◆ Data for processing ◆
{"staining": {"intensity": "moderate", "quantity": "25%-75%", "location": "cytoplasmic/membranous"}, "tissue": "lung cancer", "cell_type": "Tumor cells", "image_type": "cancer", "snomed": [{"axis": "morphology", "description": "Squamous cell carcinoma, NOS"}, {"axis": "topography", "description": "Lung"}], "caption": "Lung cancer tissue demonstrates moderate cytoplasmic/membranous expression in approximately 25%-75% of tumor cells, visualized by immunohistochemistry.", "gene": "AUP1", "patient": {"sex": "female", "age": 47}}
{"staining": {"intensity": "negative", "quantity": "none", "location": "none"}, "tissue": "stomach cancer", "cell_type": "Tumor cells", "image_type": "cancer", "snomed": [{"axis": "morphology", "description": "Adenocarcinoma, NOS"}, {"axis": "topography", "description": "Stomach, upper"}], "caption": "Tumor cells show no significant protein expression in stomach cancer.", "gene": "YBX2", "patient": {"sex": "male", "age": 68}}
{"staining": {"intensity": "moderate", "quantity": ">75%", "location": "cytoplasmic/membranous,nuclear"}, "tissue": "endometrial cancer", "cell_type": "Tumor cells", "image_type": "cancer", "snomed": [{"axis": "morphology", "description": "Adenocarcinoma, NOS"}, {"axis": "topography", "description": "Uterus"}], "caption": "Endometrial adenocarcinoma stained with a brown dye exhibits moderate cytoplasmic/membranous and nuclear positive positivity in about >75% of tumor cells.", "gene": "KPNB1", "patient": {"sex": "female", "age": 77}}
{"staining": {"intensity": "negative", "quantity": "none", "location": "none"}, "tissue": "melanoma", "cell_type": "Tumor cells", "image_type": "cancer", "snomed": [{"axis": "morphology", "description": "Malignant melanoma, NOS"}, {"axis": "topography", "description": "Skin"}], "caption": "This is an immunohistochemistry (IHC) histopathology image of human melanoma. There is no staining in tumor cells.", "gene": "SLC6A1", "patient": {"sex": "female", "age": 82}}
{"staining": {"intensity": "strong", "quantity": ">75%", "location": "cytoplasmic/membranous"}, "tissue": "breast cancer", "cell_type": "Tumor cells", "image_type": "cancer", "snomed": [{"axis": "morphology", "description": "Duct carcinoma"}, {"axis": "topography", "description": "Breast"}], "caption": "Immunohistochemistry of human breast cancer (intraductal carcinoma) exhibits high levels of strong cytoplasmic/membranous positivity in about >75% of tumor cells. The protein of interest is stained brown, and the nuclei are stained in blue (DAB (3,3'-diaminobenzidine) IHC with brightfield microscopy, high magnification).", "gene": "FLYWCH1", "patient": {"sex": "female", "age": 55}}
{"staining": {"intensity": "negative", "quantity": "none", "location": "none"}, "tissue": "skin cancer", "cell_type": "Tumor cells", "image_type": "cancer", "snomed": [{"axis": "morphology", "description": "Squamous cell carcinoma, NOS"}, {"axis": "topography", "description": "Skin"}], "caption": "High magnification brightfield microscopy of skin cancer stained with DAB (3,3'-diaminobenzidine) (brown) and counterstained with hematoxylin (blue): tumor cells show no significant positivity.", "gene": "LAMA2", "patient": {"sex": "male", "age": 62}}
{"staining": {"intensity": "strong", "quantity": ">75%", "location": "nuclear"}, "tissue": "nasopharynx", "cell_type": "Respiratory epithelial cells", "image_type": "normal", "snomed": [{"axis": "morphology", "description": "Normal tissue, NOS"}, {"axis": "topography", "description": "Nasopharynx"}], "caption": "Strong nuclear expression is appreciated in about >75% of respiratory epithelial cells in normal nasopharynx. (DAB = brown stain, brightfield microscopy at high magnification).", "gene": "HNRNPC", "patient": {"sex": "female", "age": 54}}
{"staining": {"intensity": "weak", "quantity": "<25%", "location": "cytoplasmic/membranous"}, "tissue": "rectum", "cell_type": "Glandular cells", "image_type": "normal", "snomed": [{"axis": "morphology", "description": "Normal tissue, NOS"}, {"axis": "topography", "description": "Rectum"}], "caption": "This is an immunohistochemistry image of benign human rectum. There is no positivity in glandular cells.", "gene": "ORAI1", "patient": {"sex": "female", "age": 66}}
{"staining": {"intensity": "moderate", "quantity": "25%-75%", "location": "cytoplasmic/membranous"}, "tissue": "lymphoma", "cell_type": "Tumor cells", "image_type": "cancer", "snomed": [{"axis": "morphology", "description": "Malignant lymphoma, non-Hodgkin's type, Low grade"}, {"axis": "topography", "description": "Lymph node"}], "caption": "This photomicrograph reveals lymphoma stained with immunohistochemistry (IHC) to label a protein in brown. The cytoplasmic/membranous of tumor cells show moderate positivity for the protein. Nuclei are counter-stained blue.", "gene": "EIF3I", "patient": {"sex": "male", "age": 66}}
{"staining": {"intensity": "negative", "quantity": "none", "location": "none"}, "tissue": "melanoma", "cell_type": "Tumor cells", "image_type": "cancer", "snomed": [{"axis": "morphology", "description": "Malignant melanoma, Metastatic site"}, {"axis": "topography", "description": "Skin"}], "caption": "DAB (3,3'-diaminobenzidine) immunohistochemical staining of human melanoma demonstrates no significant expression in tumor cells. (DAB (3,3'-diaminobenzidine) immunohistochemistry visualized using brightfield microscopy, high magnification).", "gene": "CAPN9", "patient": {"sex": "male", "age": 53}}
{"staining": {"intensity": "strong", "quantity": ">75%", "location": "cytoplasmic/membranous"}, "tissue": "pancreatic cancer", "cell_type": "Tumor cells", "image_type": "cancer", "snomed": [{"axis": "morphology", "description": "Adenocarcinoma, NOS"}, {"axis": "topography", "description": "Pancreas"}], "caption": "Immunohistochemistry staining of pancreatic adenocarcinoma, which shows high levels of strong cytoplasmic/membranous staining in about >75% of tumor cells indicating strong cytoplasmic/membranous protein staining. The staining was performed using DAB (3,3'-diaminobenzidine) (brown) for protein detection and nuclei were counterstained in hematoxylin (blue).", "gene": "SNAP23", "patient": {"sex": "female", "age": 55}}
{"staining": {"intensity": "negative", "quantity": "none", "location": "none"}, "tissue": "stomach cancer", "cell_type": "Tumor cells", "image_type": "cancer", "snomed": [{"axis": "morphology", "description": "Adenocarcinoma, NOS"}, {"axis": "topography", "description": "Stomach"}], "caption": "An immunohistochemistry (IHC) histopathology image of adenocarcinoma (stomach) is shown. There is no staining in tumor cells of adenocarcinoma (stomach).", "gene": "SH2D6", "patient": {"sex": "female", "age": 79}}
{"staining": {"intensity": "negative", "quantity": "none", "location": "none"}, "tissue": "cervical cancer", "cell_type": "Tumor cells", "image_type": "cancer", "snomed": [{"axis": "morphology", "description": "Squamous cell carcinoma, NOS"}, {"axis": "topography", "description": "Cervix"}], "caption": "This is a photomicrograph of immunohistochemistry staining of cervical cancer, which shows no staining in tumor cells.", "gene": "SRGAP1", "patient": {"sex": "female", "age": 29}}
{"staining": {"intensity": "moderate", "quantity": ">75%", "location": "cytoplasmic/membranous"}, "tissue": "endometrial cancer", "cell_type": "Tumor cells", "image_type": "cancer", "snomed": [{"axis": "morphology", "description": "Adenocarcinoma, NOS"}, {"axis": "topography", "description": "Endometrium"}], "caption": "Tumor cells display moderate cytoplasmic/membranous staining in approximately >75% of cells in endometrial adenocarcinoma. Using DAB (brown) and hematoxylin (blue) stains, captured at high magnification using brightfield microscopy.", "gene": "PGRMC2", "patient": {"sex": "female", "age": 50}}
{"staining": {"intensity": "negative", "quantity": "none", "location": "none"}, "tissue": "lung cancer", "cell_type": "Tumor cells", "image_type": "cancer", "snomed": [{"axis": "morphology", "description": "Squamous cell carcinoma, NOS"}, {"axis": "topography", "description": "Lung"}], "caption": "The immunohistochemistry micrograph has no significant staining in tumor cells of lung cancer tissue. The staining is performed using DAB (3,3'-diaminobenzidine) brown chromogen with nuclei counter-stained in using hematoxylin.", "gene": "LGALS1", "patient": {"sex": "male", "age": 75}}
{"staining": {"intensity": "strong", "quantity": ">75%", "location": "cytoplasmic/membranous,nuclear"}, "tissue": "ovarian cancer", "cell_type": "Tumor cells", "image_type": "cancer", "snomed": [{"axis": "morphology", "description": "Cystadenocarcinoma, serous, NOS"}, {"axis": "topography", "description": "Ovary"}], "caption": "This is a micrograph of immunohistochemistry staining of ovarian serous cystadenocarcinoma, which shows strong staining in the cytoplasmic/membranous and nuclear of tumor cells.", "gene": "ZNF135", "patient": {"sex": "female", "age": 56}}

◆ Problem statement ◆
Return each line of the listing that holds the word "histopathology".

◆ Response to this exercise ◆
{"staining": {"intensity": "negative", "quantity": "none", "location": "none"}, "tissue": "melanoma", "cell_type": "Tumor cells", "image_type": "cancer", "snomed": [{"axis": "morphology", "description": "Malignant melanoma, NOS"}, {"axis": "topography", "description": "Skin"}], "caption": "This is an immunohistochemistry (IHC) histopathology image of human melanoma. There is no staining in tumor cells.", "gene": "SLC6A1", "patient": {"sex": "female", "age": 82}}
{"staining": {"intensity": "negative", "quantity": "none", "location": "none"}, "tissue": "stomach cancer", "cell_type": "Tumor cells", "image_type": "cancer", "snomed": [{"axis": "morphology", "description": "Adenocarcinoma, NOS"}, {"axis": "topography", "description": "Stomach"}], "caption": "An immunohistochemistry (IHC) histopathology image of adenocarcinoma (stomach) is shown. There is no staining in tumor cells of adenocarcinoma (stomach).", "gene": "SH2D6", "patient": {"sex": "female", "age": 79}}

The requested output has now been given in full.